If the coordinates of the middle point of the portion of a line intercepted between the coordinate axes is $ (3,2) $ , then the equation of the line will be:
(A) $ 2x + 3y = 12 $
(B) $ 3x + 2y = 12 $
(C) $ 4x - 3y = 6 $
(D) $ 5x - 2y = 10 $

Answer 1

Hint: In order to answer this question, to find the equation of the line, we will apply the equational formula to find the equation of the line. And we will first let the coordinates of the line with the variables.
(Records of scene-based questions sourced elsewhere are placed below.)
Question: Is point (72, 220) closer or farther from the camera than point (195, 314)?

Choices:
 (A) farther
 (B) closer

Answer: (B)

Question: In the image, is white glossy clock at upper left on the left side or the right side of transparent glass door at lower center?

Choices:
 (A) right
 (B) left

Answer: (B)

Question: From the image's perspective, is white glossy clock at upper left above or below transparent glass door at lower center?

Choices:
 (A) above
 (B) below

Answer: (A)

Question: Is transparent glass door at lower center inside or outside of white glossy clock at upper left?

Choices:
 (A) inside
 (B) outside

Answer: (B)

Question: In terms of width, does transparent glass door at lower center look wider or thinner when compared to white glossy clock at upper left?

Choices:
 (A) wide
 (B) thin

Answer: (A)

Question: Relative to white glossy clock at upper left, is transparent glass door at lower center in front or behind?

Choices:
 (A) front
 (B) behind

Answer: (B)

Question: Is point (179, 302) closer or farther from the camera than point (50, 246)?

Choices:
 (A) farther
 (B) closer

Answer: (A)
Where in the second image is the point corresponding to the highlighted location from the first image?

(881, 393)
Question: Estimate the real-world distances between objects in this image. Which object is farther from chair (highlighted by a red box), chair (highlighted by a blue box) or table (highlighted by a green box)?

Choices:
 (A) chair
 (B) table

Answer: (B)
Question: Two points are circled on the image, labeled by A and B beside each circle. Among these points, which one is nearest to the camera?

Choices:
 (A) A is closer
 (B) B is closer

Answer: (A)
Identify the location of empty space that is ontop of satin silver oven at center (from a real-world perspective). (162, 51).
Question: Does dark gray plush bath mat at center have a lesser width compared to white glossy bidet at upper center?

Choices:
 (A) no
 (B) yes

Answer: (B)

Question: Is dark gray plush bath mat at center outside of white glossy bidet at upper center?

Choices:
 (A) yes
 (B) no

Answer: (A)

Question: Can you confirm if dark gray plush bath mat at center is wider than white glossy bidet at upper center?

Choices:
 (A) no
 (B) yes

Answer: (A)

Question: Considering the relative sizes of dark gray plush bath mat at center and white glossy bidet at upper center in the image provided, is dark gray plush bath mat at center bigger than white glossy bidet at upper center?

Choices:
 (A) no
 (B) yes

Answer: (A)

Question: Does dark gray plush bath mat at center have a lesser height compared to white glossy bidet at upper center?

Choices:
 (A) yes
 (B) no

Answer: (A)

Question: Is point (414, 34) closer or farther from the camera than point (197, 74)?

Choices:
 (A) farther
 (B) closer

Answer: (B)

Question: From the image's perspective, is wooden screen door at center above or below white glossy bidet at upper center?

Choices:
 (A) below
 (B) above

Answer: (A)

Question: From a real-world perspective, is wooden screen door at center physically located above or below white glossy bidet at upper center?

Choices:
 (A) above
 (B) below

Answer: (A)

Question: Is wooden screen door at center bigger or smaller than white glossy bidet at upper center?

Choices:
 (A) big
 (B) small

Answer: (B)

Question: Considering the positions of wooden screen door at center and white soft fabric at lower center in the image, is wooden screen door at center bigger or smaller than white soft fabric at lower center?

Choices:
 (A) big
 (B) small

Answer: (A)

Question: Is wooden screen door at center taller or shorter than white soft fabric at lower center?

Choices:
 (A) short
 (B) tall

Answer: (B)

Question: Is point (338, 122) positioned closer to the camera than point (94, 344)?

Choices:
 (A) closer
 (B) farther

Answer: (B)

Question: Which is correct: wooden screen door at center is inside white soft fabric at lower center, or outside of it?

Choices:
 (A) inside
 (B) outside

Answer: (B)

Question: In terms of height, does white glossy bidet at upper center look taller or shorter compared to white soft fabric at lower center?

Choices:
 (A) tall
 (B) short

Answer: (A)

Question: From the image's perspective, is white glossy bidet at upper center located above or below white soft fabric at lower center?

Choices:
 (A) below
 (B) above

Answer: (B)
Complete step by step solution:
Let the middle point be $ P(3,2) $ .
Then the line meets the axes at $ (6,0)\,and\,(0,4) $ .
Let both the above coordinates that lie on the axes be $ A(6,0) $ and $ B(0,4) $ .
Now, we have to find the equation of the line whose coordinates are lies on the axes:
So, Equation of the line using intercept form is:-
 $ \dfrac{x}{A} + \dfrac{y}{B} = 1 $
Now, we will put the sum of the points of the coordinates at their respective point name:
 $ \Rightarrow \dfrac{x}{6} + \dfrac{y}{4} = 1 $
Now, we will do L.C.M of the denominator, to solve for the equation:-
 $ \Rightarrow 2x + 3y = 12 $
So, the required equation of the line is $ 2x + 3y = 12 $ .
Hence, the correct option is (A) $ 2x + 3y = 12 $
So, the correct answer is “Option A”.

Note: As we can see that the correct answer is an example of linear equation, The slope intercept form of a linear equation is \[y = mx + b\] , where $ m $ is the slope and $ b $ is the $ y $ intercept of the line.